--- TASK INPUTS ---
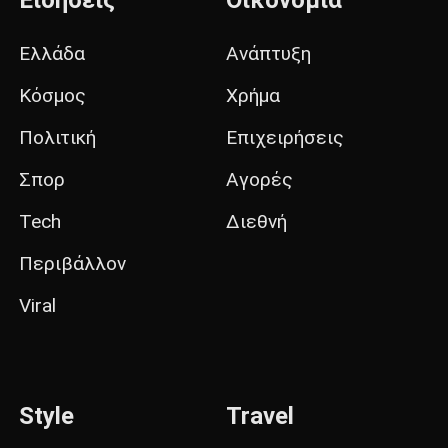
Ελλάδα
Ανάπτυξη
Κόσμος
Χρήμα
Πολιτική
Επιχειρήσεις
Σπορ
Αγορές
Tech
Διεθνή
Περιβάλλον
Viral
Style
Travel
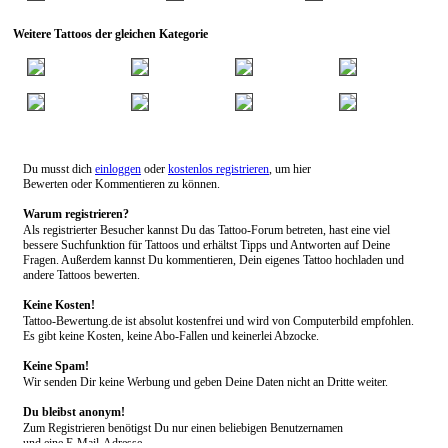
Weitere Tattoos der gleichen Kategorie
Du musst dich
einloggen
oder
kostenlos registrieren
, um hier
Bewerten oder Kommentieren zu können.
Warum registrieren?
Als registrierter Besucher kannst Du das Tattoo-Forum betreten, hast eine viel
bessere Suchfunktion für Tattoos und erhältst Tipps und Antworten auf Deine
Fragen. Außerdem kannst Du kommentieren, Dein eigenes Tattoo hochladen und
andere Tattoos bewerten.
Keine Kosten!
Tattoo-Bewertung.de ist absolut kostenfrei und wird von Computerbild empfohlen.
Es gibt keine Kosten, keine Abo-Fallen und keinerlei Abzocke.
Keine Spam!
Wir senden Dir keine Werbung und geben Deine Daten nicht an Dritte weiter.
Du bleibst anonym!
Zum Registrieren benötigst Du nur einen beliebigen Benutzernamen
und eine E-Mail-Adresse.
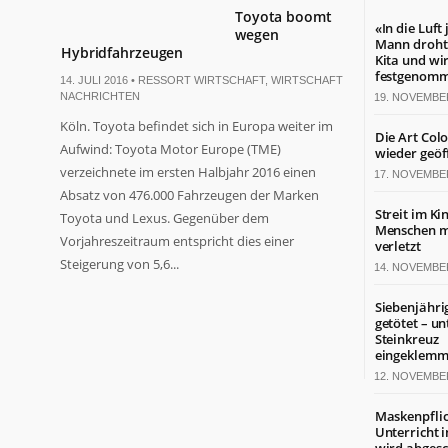
Toyota boomt
«In die Luft
wegen
Mann droht 
Hybridfahrzeugen
Kita und wi
festgenom
14. JULI 2016 •
RESSORT WIRTSCHAFT
,
WIRTSCHAFT
NACHRICHTEN
19. NOVEMBE
Köln. Toyota befindet sich in Europa weiter im
Die Art Col
Aufwind: Toyota Motor Europe (TME)
wieder geöf
verzeichnete im ersten Halbjahr 2016 einen
17. NOVEMBE
Absatz von 476.000 Fahrzeugen der Marken
Streit im Ki
Toyota und Lexus. Gegenüber dem
Menschen mi
Vorjahreszeitraum entspricht dies einer
verletzt
Steigerung von 5,6...
14. NOVEMBE
Siebenjähri
getötet – un
Steinkreuz
eingeklemm
12. NOVEMBE
Maskenpflic
Unterricht 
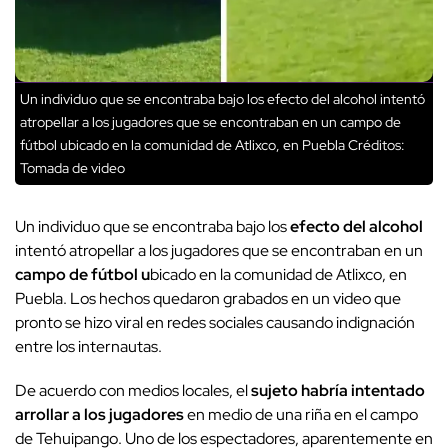
Un individuo que se encontraba bajo los efecto del alcohol intentó
atropellar a los jugadores que se encontraban en un campo de
fútbol ubicado en la comunidad de Atlixco, en Puebla
Créditos:
Tomada de video
Un individuo que se encontraba bajo los
efecto del alcohol
intentó atropellar a los jugadores que se encontraban en un
campo de fútbol u
bicado en la comunidad de Atlixco, en
Puebla. Los hechos quedaron grabados en un video que
pronto se hizo viral en redes sociales causando indignación
entre los internautas.
De acuerdo con medios locales, el
sujeto habría intentado
arrollar a los jugadores
en medio de una riña en el campo
de Tehuipango. Uno de los espectadores, aparentemente en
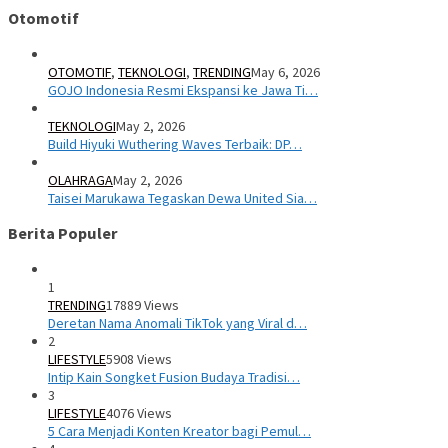
Otomotif
OTOMOTIF
,
TEKNOLOGI
,
TRENDING
May 6, 2026
GOJO Indonesia Resmi Ekspansi ke Jawa Ti…
TEKNOLOGI
May 2, 2026
Build Hiyuki Wuthering Waves Terbaik: DP…
OLAHRAGA
May 2, 2026
Taisei Marukawa Tegaskan Dewa United Sia…
Berita Populer
1
TRENDING
17889 Views
Deretan Nama Anomali TikTok yang Viral d…
2
LIFESTYLE
5908 Views
Intip Kain Songket Fusion Budaya Tradisi…
3
LIFESTYLE
4076 Views
5 Cara Menjadi Konten Kreator bagi Pemul…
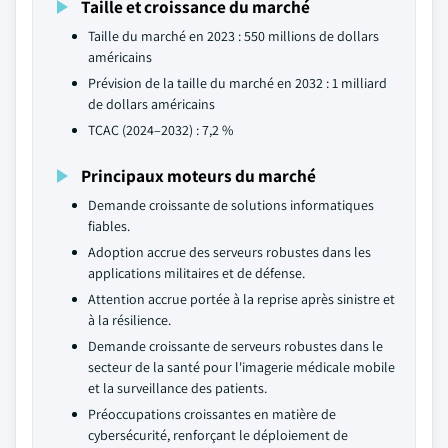
Taille et croissance du marché
Taille du marché en 2023 : 550 millions de dollars
américains
Prévision de la taille du marché en 2032 : 1 milliard
de dollars américains
TCAC (2024–2032) : 7,2 %
Principaux moteurs du marché
Demande croissante de solutions informatiques
fiables.
Adoption accrue des serveurs robustes dans les
applications militaires et de défense.
Attention accrue portée à la reprise après sinistre et
à la résilience.
Demande croissante de serveurs robustes dans le
secteur de la santé pour l'imagerie médicale mobile
et la surveillance des patients.
Préoccupations croissantes en matière de
cybersécurité, renforçant le déploiement de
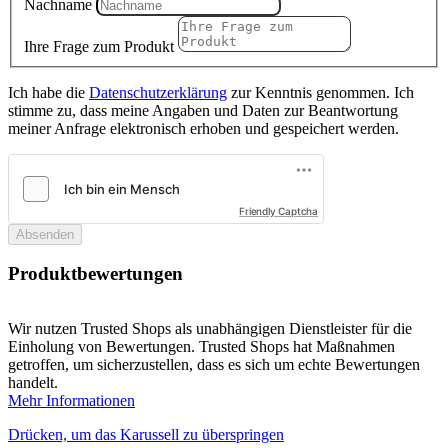
Nachname
Ihre Frage zum Produkt
Ich habe die
Datenschutzerklärung
zur Kenntnis genommen. Ich
stimme zu, dass meine Angaben und Daten zur Beantwortung
meiner Anfrage elektronisch erhoben und gespeichert werden.
Friendly Captcha
Absenden
Produktbewertungen
Wir nutzen Trusted Shops als unabhängigen Dienstleister für die
Einholung von Bewertungen. Trusted Shops hat Maßnahmen
getroffen, um sicherzustellen, dass es sich um echte Bewertungen
handelt.
Mehr Informationen
Drücken, um das Karussell zu überspringen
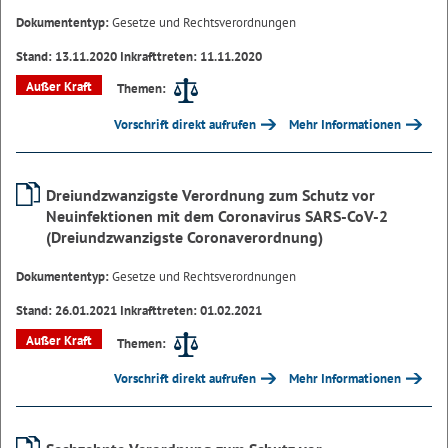
Dokumententyp:
Gesetze und Rechtsverordnungen
Stand: 13.11.2020 Inkrafttreten: 11.11.2020
Außer Kraft
Themen:
Vorschrift direkt aufrufen
Mehr Informationen
Dreiundzwanzigste Verordnung zum Schutz vor
Neuinfektionen mit dem Coronavirus SARS-CoV-2
(Dreiundzwanzigste Coronaverordnung)
Dokumententyp:
Gesetze und Rechtsverordnungen
Stand: 26.01.2021 Inkrafttreten: 01.02.2021
Außer Kraft
Themen:
Vorschrift direkt aufrufen
Mehr Informationen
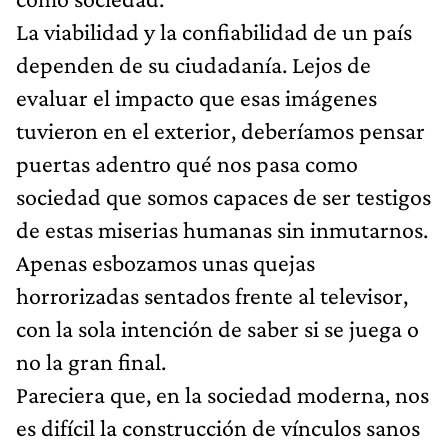
La viabilidad y la confiabilidad de un país
dependen de su ciudadanía. Lejos de
evaluar el impacto que esas imágenes
tuvieron en el exterior, deberíamos pensar
puertas adentro qué nos pasa como
sociedad que somos capaces de ser testigos
de estas miserias humanas sin inmutarnos.
Apenas esbozamos unas quejas
horrorizadas sentados frente al televisor,
con la sola intención de saber si se juega o
no la gran final.
Pareciera que, en la sociedad moderna, nos
es difícil la construcción de vínculos sanos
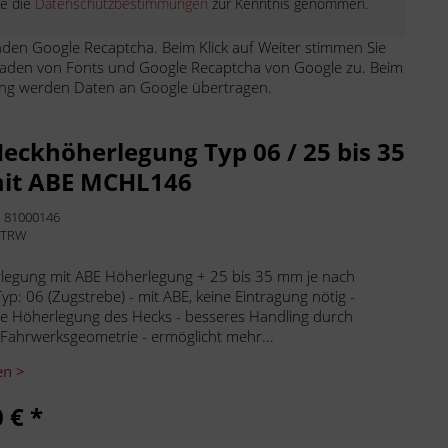
be die
Datenschutzbestimmungen
zur Kenntnis genommen.
den Google Recaptcha. Beim Klick auf Weiter stimmen Sie
aden von Fonts und Google Recaptcha von Google zu. Beim
ng werden Daten an Google übertragen.
eckhöherlegung Typ 06 / 25 bis 35
it ABE MCHL146
:
81000146
:
TRW
legung mit ABE Höherlegung + 25 bis 35 mm je nach
yp: 06 (Zugstrebe) - mit ABE, keine Eintragung nötig -
e Höherlegung des Hecks - besseres Handling durch
Fahrwerksgeometrie - ermöglicht mehr...
en >
 € *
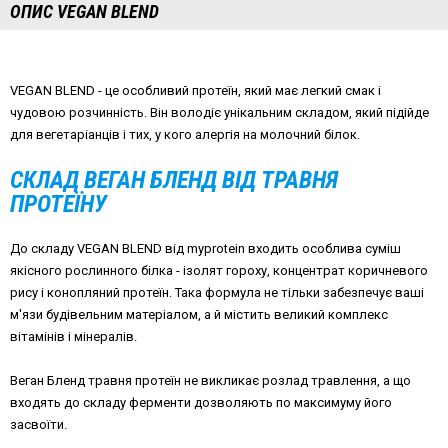
ОПИС VEGAN BLEND
VEGAN BLEND - це особливий протеїн, який має легкий смак і
чудовою розчинність. Він володіє унікальним складом, який підійде
для вегетаріанців і тих, у кого алергія на молочний білок.
СКЛАД ВЕГАН БЛЕНД ВІД ТРАВНЯ
ПРОТЕЇНУ
До складу VEGAN BLEND від myprotein входить особлива суміш
якісного рослинного білка - ізолят гороху, концентрат коричневого
рису і конопляний протеїн. Така формула не тільки забезпечує ваші
м'язи будівельним матеріалом, а й містить великий комплекс
вітамінів і мінералів.
Веган Бленд травня протеїн не викликає розлад травлення, а що
входять до складу ферменти дозволяють по максимуму його
засвоїти.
---
### WORK REQUEST
From the entries above, pull out each line that includes "werden".

### SOLUTION
meiner Anfrage elektronisch erhoben und gespeichert werden.
ng werden Daten an Google übertragen.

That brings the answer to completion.